**WORK TASK:** Only an exact retyping of all the entries counts as an answer.

**RECORDS TO USE:**
************
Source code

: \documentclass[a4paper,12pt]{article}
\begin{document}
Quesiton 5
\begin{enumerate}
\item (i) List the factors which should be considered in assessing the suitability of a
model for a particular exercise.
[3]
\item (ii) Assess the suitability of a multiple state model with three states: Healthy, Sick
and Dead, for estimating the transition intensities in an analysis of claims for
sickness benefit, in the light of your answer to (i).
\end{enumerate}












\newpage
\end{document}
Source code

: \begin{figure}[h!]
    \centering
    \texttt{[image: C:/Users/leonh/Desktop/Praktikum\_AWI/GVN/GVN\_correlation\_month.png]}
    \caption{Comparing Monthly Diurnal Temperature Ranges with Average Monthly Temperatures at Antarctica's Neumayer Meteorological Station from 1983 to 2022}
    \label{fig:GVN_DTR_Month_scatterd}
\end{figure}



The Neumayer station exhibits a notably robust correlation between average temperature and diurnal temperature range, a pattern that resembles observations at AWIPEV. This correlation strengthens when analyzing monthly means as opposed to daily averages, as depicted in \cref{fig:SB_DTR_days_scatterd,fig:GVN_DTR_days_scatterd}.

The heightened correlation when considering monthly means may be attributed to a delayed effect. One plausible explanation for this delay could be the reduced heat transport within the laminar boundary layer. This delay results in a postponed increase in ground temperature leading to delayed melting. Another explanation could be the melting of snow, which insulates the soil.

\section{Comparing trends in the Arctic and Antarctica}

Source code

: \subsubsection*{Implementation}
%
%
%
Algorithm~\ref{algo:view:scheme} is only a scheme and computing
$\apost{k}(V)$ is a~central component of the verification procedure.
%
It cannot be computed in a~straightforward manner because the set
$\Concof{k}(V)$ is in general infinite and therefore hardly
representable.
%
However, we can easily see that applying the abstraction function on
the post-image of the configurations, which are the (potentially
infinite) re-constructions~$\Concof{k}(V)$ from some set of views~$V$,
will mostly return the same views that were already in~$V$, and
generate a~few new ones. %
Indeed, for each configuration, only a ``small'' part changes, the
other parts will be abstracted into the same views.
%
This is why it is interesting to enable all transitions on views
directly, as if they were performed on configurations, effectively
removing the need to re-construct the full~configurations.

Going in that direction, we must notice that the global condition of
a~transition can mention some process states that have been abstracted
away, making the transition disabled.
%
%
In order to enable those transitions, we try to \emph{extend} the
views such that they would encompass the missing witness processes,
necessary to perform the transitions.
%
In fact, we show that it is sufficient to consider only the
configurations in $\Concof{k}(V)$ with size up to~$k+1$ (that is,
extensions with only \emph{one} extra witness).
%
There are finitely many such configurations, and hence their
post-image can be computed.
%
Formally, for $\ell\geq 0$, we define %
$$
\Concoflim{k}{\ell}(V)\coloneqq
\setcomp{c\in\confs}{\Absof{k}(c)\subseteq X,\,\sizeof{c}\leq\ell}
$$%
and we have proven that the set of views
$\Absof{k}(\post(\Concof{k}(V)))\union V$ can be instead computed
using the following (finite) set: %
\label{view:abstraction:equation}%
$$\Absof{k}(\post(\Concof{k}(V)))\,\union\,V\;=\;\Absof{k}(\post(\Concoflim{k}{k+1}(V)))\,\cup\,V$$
************
**TASK OUTPUT:**
Source code

: \documentclass[a4paper,12pt]{article}
\begin{document}
Quesiton 5
\begin{enumerate}
\item (i) List the factors which should be considered in assessing the suitability of a
model for a particular exercise.
[3]
\item (ii) Assess the suitability of a multiple state model with three states: Healthy, Sick
and Dead, for estimating the transition intensities in an analysis of claims for
sickness benefit, in the light of your answer to (i).
\end{enumerate}












\newpage
\end{document}
Source code

: \begin{figure}[h!]
    \centering
    \texttt{[image: C:/Users/leonh/Desktop/Praktikum\_AWI/GVN/GVN\_correlation\_month.png]}
    \caption{Comparing Monthly Diurnal Temperature Ranges with Average Monthly Temperatures at Antarctica's Neumayer Meteorological Station from 1983 to 2022}
    \label{fig:GVN_DTR_Month_scatterd}
\end{figure}



The Neumayer station exhibits a notably robust correlation between average temperature and diurnal temperature range, a pattern that resembles observations at AWIPEV. This correlation strengthens when analyzing monthly means as opposed to daily averages, as depicted in \cref{fig:SB_DTR_days_scatterd,fig:GVN_DTR_days_scatterd}.

The heightened correlation when considering monthly means may be attributed to a delayed effect. One plausible explanation for this delay could be the reduced heat transport within the laminar boundary layer. This delay results in a postponed increase in ground temperature leading to delayed melting. Another explanation could be the melting of snow, which insulates the soil.

\section{Comparing trends in the Arctic and Antarctica}

Source code

: \subsubsection*{Implementation}
%
%
%
Algorithm~\ref{algo:view:scheme} is only a scheme and computing
$\apost{k}(V)$ is a~central component of the verification procedure.
%
It cannot be computed in a~straightforward manner because the set
$\Concof{k}(V)$ is in general infinite and therefore hardly
representable.
%
However, we can easily see that applying the abstraction function on
the post-image of the configurations, which are the (potentially
infinite) re-constructions~$\Concof{k}(V)$ from some set of views~$V$,
will mostly return the same views that were already in~$V$, and
generate a~few new ones. %
Indeed, for each configuration, only a ``small'' part changes, the
other parts will be abstracted into the same views.
%
This is why it is interesting to enable all transitions on views
directly, as if they were performed on configurations, effectively
removing the need to re-construct the full~configurations.

Going in that direction, we must notice that the global condition of
a~transition can mention some process states that have been abstracted
away, making the transition disabled.
%
%
In order to enable those transitions, we try to \emph{extend} the
views such that they would encompass the missing witness processes,
necessary to perform the transitions.
%
In fact, we show that it is sufficient to consider only the
configurations in $\Concof{k}(V)$ with size up to~$k+1$ (that is,
extensions with only \emph{one} extra witness).
%
There are finitely many such configurations, and hence their
post-image can be computed.
%
Formally, for $\ell\geq 0$, we define %
$$
\Concoflim{k}{\ell}(V)\coloneqq
\setcomp{c\in\confs}{\Absof{k}(c)\subseteq X,\,\sizeof{c}\leq\ell}
$$%
and we have proven that the set of views
$\Absof{k}(\post(\Concof{k}(V)))\union V$ can be instead computed
using the following (finite) set: %
\label{view:abstraction:equation}%
$$\Absof{k}(\post(\Concof{k}(V)))\,\union\,V\;=\;\Absof{k}(\post(\Concoflim{k}{k+1}(V)))\,\cup\,V$$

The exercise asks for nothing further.